Re: WI today /Thurs 3/27

Stayed the same 143. I'm 12 1bs under my ww goal. Would like 2 or 3 more loss for a big bumper for cruise so my goal this week is to be very good. I go on my 8 day cruise in 9 days. I dont want to come home and my clothes not fit.

Re: WI today /Thurs 3/27

Lorraine
news flash for you...
Your body just might not budge another lb, so don't give yourself to much cushion to eat on a cruise.

Have a great time, choose your foods accordingly to program and make sure when your out at sea, walk the walking deck...

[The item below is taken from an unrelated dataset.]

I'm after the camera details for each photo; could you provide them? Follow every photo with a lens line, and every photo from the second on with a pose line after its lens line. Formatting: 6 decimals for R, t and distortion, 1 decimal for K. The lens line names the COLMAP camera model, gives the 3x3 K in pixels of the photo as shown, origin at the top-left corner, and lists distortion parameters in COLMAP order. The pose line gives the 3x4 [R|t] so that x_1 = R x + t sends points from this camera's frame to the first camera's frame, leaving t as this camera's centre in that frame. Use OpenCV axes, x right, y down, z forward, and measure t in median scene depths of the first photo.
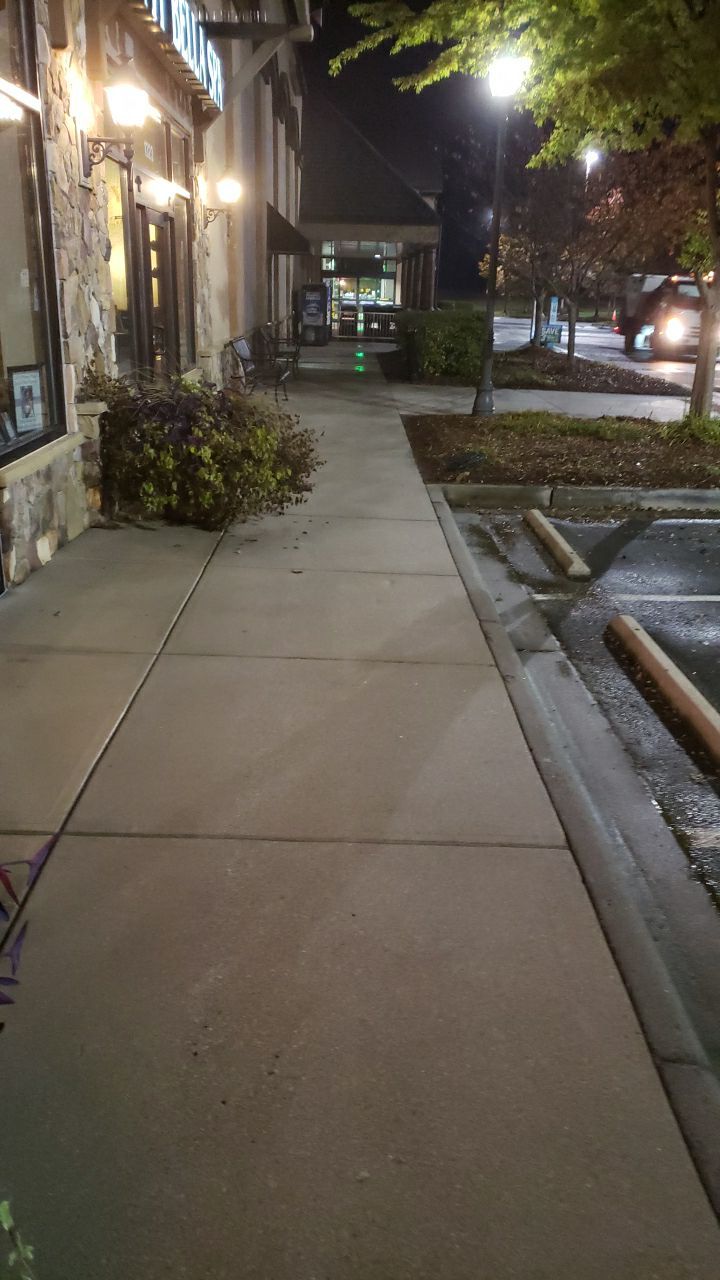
lens RADIAL K [[966.7, 0, 357.6], [0, 966.7, 639.4], [0, 0, 1]] dist [-0.011110, 0.010282]
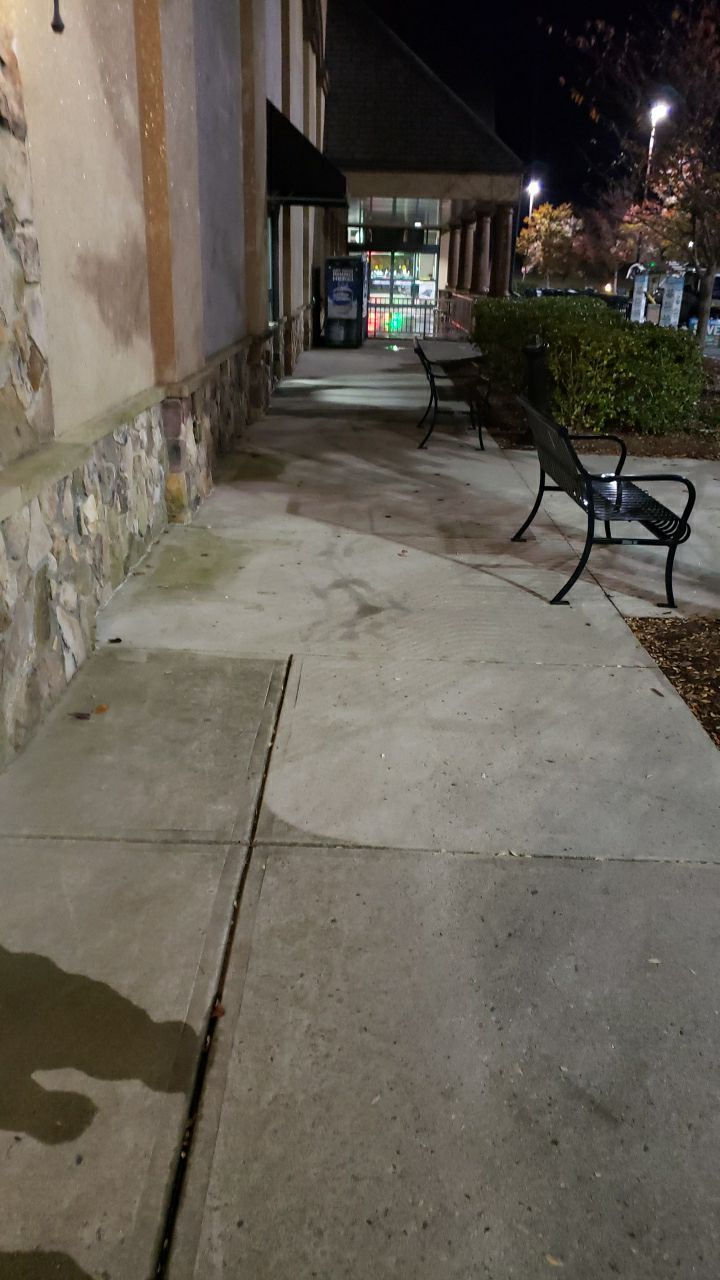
lens RADIAL K [[966.7, 0, 360.6], [0, 966.7, 640.8], [0, 0, 1]] dist [-0.011110, 0.010282]
pose [[0.999898, 0.004412, -0.013580, -0.023278], [-0.004127, 0.999772, 0.020969, -0.114285], [0.013670, -0.020911, 0.999688, 0.320240]]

I've been on 4 cruises, didn't go near the midnite
buffet, stayed away from the ice cream machines that are flowing all over the ship and I walked in the morning.
got off the ship Went to WW and lost 2 lbs.

The 3 to 5 I'm holding under goal is all my body will tolerate, no matter what I do or eat, I can't lose
anymore.. the ol bod won't budge..

and sounds like your body is telling you to stop, and just maintain what you have.. just like mine is telling me...

Re: WI today /Thurs 3/27

That number, 143, sounds divine. I used to be 139 in high school and after my first 2 kids so that is where I'm headed. However, I'm still trying to break into the 159 range this week and my ww goal is 155. So close

Re: WI today /Thurs 3/27

Good WI today. Down 3. Don't know if it because of the new heart rate monitor or not. I seem to be exercising harder trying to get my calorie expendeture up. Of course it helped that I stayed OP even on Easter.

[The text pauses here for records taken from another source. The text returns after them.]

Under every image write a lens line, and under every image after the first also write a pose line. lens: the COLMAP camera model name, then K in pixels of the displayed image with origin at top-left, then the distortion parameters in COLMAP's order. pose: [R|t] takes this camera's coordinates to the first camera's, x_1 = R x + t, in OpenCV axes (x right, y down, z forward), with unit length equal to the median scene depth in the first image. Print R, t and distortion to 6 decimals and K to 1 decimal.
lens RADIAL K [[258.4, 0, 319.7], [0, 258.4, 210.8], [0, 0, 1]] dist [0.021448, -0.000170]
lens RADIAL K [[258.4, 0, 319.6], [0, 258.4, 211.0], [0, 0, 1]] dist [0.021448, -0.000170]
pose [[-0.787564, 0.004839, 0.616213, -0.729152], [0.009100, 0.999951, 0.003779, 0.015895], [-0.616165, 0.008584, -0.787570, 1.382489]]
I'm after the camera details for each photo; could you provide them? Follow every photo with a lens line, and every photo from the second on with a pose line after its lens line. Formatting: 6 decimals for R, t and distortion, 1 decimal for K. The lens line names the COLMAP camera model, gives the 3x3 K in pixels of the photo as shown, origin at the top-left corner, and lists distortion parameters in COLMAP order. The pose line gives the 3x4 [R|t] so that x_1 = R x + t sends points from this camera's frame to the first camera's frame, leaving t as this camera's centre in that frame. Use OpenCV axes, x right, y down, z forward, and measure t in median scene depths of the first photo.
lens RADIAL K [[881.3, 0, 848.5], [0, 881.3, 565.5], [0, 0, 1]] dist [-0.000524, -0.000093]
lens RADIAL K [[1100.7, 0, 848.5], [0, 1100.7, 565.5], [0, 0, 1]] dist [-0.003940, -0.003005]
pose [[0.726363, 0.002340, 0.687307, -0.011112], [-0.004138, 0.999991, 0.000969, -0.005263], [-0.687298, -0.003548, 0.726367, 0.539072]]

Congratulations on being below your goal Lorraine.

Pat

Re: WI today /Thurs 3/27

nice loss Pat...

thats a total of 6 this month... good job..

Re: WI today /Thurs 3/27

ladies
I agree tobe about the body not budging.
Today that thought also crossed my mind. I can remember when i was getting close to goal and i wondered how i would stop losing........i was/am comfortable where i am physically. I have never weighed(155-160) in my life nor have i wore a size 8-10 pants.
My body is comfortable now as am i. I never want it to be a struggle or an obsession of what i can and can not eat.
When i go on vacation in June, i dont want to have "extra pounds" to play around with, meaning if i know i am down xx amount of pounds, i can splurge. I am sure i could fill that quoto in one day of splurging....but it may take me 2-3 weeks of up/downs to take that little splurge off. I dont want to think oh, i wonder how many points that is, and walk away with my pen and tracker. Sooner or later i am going to have to trust myself that after a year of being on this lifestyle and knowing it works, i can do it without thinking "how many points is that" I have to let go of that security blanket sometime. I know what common sense portions sizes are and a little taste of this and that is. I also know what my triggers are.

Like You said, wise choices and healthy food decisions.